Don't expect an epic of deeply nuanced characters here. If you don't, you'll only get a nice surprise if they manage to pull it off.

Ok, so with that sad caveat out of the way, here's the major hurdles:

1. Races!

Warcraft is a setting with many different races. Depending on when they set the movie in the series' timeline, they might be able to keep things limited, but at the absolute least we're going to have Humans (easy enough) and Orcs.

That said, I'd appreciate it if they put in a little effort to show the less traditional races in Warcraft. If they want to distinguish the setting from the generic fantasy setting, then getting the Gnomes, Trolls (dial down the racism a bit, if you can) Tauren, Draenei, Goblins or Worgen in there would do a lot (particularly the Gnomes and Goblins - nothing says "not your average fantasy world" by throwing in 20th century technology.)

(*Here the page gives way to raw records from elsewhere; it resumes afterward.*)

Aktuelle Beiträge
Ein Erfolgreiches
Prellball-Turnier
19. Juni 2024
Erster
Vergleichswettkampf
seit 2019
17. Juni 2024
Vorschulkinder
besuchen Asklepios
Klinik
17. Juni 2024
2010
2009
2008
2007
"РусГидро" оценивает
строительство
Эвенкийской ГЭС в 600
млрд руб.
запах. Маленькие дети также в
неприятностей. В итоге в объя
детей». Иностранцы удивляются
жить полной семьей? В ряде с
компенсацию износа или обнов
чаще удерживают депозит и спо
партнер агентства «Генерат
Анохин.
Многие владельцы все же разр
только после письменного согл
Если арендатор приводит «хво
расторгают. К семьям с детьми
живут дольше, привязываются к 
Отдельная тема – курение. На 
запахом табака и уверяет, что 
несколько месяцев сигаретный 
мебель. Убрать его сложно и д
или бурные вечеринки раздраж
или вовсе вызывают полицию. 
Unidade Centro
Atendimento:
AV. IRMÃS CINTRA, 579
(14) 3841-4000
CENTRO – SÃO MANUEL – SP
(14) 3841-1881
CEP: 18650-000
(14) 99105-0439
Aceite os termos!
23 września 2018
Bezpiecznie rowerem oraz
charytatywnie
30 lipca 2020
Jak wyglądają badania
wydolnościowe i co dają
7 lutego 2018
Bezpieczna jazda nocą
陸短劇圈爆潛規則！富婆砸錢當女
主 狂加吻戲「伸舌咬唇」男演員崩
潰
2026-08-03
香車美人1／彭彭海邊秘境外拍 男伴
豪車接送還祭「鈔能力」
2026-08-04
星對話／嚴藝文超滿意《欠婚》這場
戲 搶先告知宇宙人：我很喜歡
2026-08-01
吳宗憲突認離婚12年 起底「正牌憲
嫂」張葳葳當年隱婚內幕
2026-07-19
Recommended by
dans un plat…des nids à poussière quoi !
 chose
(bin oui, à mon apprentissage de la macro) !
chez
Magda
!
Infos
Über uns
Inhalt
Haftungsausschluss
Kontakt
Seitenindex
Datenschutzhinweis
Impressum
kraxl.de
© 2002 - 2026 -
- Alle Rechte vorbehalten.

How they do these races is another challenge. They're all humanoid, so if you get a Westmore-style makeup team (they did the aliens on Star Trek) you'd probably be able to pull them off decently. If you make them CGI, it could look kind of crappy, but this is also going to be a 100 million dollar movie, so let's hope any CGI characters are more Gollum than Jar-Jar.

However, the absolute most important thing I think they need to make it truly feel like Warcraft and not like generic fantasy is that they need to show how the "monstrous" races are just as human-like as the humans. If the movie's about humans fighting orcs, let's see the Orcs raising their children and practicing shamanism, and show that they're not just berserkers.

2. Story!

The World of Warcraft is a HUGE fantasy world. It's got to be one of the most detailed fictional worlds out there, with tons of books and the absurdly huge amount of story content contained within the games. This is all very good, and will certainly help the art department flesh out the world, but it also means they've got to figure out what story they want to tell.

Probably the most film-ready story in Warcraft is the Tragedy of Arthas. You could do a movie about Arthas' downfall and it'd make for quite the experience. That said, as awesome as the Scourge is, Arthas' story is limited to one corner of Azeroth. You wouldn't be able to see Kalimdor in that story, and you'd limit your exposure to the non-human races.

If they choose to create new characters and just set it roughly where the game is at (which means that by the time the film comes out, it will be an expansion or two behind) you'd have to strike a delicate balance between showing off people like Varian or Thrall and fleshing out your dudes. Plus, if  you were creating new villains for those people to fight, you'd be passing up a lot of pre-existing stuff.

3. Scope!

This ties into the story, but the thing about WoW is that there are a lot of major plots going on and not everyone gets to participate in all of them. If they use the pre-existing bad guys in the movie, will that suggest to the non-WoW audience that the main bad guys of WoW are the Scourge, the Old Gods, the Burning Legion?

4. Staying True!

Warcraft is very different from the Tolkien standard. The demons are not from hell, they're from a magical version of hyperspace. The undead are not standard zombies, they're an army organized with a single leader.

It would be a shame to have Warcraft generic-i-sized so that audiences could follow along. We need airships and nuclear-powered submarines along with our wizards and swordsmen. We need lanky green dudes in loincloths successfully fighting bulky blue guys with spaceships. That's just how Warcraft rolls.

If it winds up looking like a standard medieval setting, it won't be worth the trouble.


The movie's still a long way off, and could return to development hell. But if they do wind up making it, I genuinely hope they do pull it off. I've grown to like the setting quite a lot over the last six years, and with the talent they've got behind it, we could, theoretically, get a good film out of it.

But this is a video game adaptation, and there are going to be a whole lot of cooks in the kitchen. So if it winds up not-so-good, let's not take it too hard.